= Supplied data =
━━━

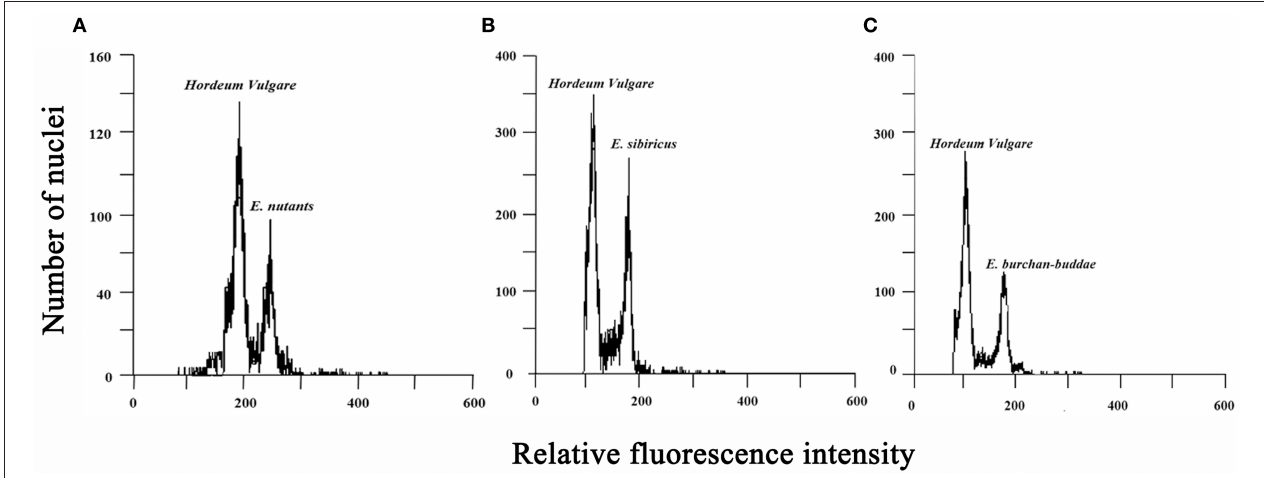
FIGURE 3 | Frequency distribution of the genome size of three Elymus species: (A) , E. nutans ; (B) , E. sibiricus ; and (C) , E. burchan-buddae . Internal standard: Hordeum vulgare L.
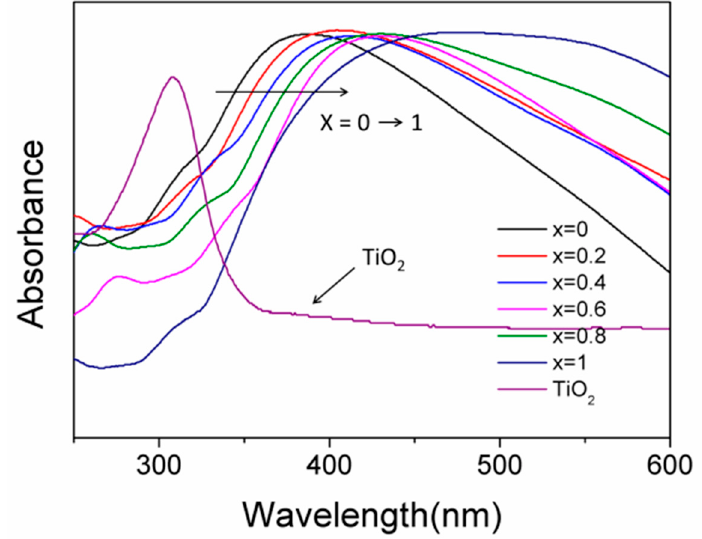
Figure 5. UV–vis spectra of Au x Ag (1 − x ) /TiO 2 composites ( x = 0, 0.2, 0.4, 0.6, 0.8, and 1) and the pure TiO 2 spheres.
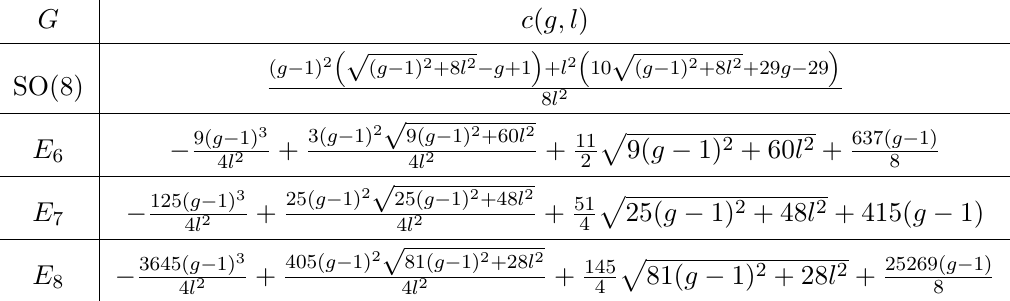
Table 5 . Value of c depending on the genus g and the U(1) (cid:13)ux l on (cid:6).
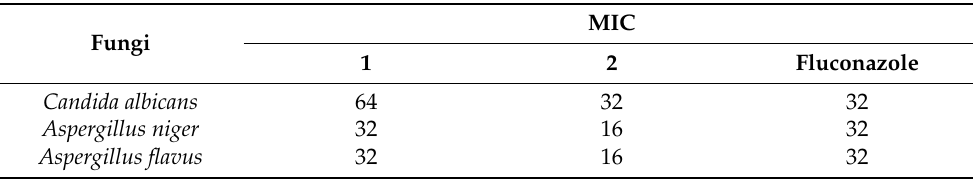
Table 4. MIC ( µ g/ µ L) of the studied compounds.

━━━

= Work order =
Full transcription of the material, exact in every line, without images.

= Solution for this problem =
FIGURE 3 | Frequency distribution of the genome size of three Elymus species: (A) , E. nutans ; (B) , E. sibiricus ; and (C) , E. burchan-buddae . Internal standard: Hordeum vulgare L.
Figure 5. UV–vis spectra of Au x Ag (1 − x ) /TiO 2 composites ( x = 0, 0.2, 0.4, 0.6, 0.8, and 1) and the pure TiO 2 spheres.
Table 5 . Value of c depending on the genus g and the U(1) (cid:13)ux l on (cid:6).
Table 4. MIC ( µ g/ µ L) of the studied compounds.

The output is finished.